Passagens como esta devem ter dado a volta à cabeça de muito boa e intencionada gente. A ideia de utopia está intrinsecamente ligada à ideia de ilha. Se não geograficamente, pelo menos simbolicamente. O muro de Berlim está todo nesta passagem de Thomas More assim como o enclausuramento de Portugal durante o salazarismo ou na actual Coreia do Norte. Apesar das diferenças, um traço comum: o desejo de criar artificialmente um tipo de humanidade de acordo com um projecto, preservando essa humanidade de nefastos contágios vindos do exterior que possam pôr em risco o sucesso desse projecto.
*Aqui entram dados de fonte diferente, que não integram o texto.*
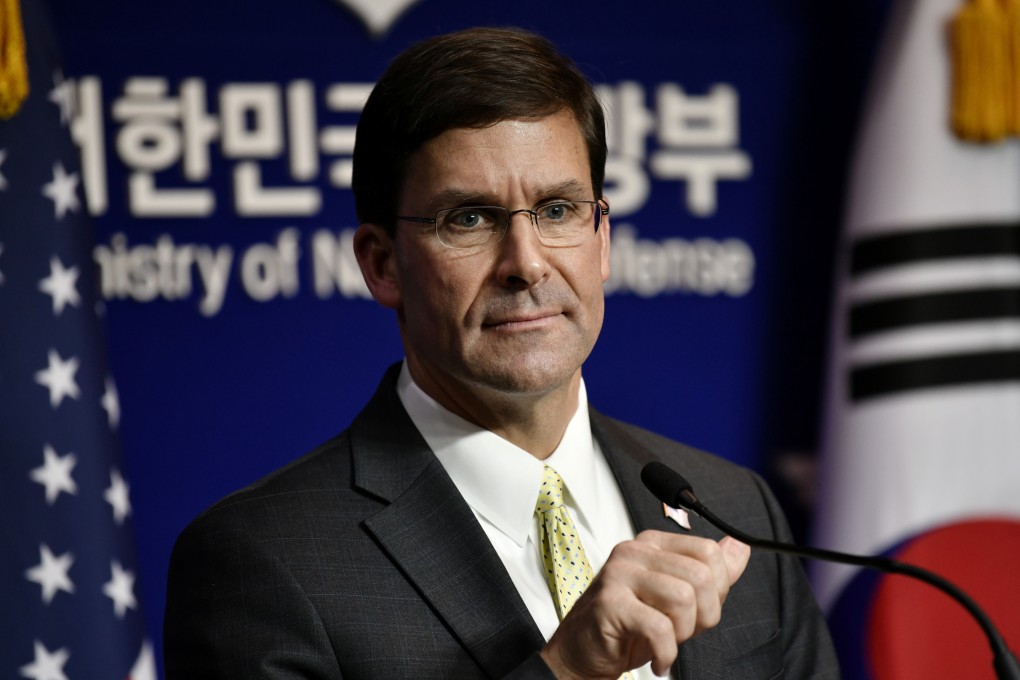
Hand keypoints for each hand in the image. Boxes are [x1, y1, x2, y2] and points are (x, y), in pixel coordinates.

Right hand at [539, 531, 749, 678]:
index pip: (708, 552)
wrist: (583, 651)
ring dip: (683, 635)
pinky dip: (666, 653)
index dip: (717, 590)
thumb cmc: (630, 625)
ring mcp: (620, 574)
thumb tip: (740, 545)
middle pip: (701, 576)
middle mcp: (635, 551)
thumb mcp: (676, 597)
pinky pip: (659, 627)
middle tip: (683, 633)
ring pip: (683, 599)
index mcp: (653, 543)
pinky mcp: (610, 603)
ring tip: (666, 643)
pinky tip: (657, 659)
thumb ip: (710, 572)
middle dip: (703, 617)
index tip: (698, 611)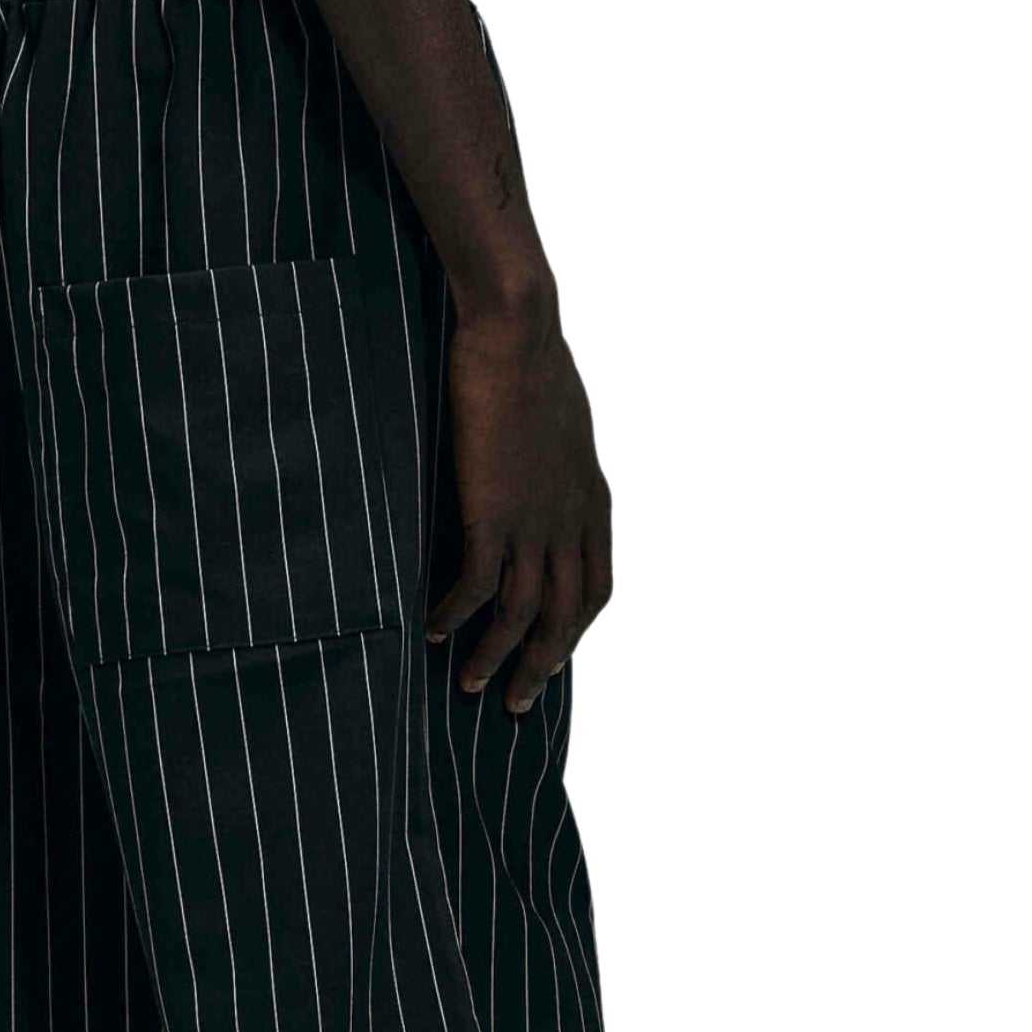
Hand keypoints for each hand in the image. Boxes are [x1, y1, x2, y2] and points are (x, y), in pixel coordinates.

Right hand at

A história mais recente tem, felizmente, religado continentes que, durante anos, foram ilhas. Ora, um dos problemas do mundo actual já não é o de saber como reconstruir os istmos de outrora e, desse modo, fugir ao claustrofóbico pesadelo da ilha e do mare clausum. O grande problema é o mare liberum e a possibilidade que todos temos de estar em todo o lado e ao mesmo tempo. O mundo aberto e livre é bem mais difícil do que um mundo fechado no qual as pessoas vivem de acordo com alucinados projectos ideológicos. Num mundo fechado, perfeitamente fechado, todos sabemos o lugar que devemos ocupar, o Deus em que devemos acreditar ou estamos proibidos de acreditar, o que é o bem e o mal, o que representa ser feliz ou infeliz, ou o político que devemos admirar e seguir, ainda que sem ser no Twitter ou no Facebook.

E num mundo aberto? Como viver quando temos pela frente, não os contornos nítidos de uma ilha na qual ninguém se perde, mas uma imensa superfície continental na qual, como no deserto, nem sempre é fácil distinguir o norte do sul e o oeste do este? As cidades, os países, as culturas deixaram de ser ilhas. A partir de aqui, temos duas possibilidades. Ou fazemos como Utopos, e cortamos os istmos que nos ligam aos continentes, tentando desse modo cada cultura salvaguardar a sua identidade pura, ou então só temos mesmo que aprender a viver num continente comum no qual somos todos vizinhos. A última opção parece-me não só mais sensata como também inevitável.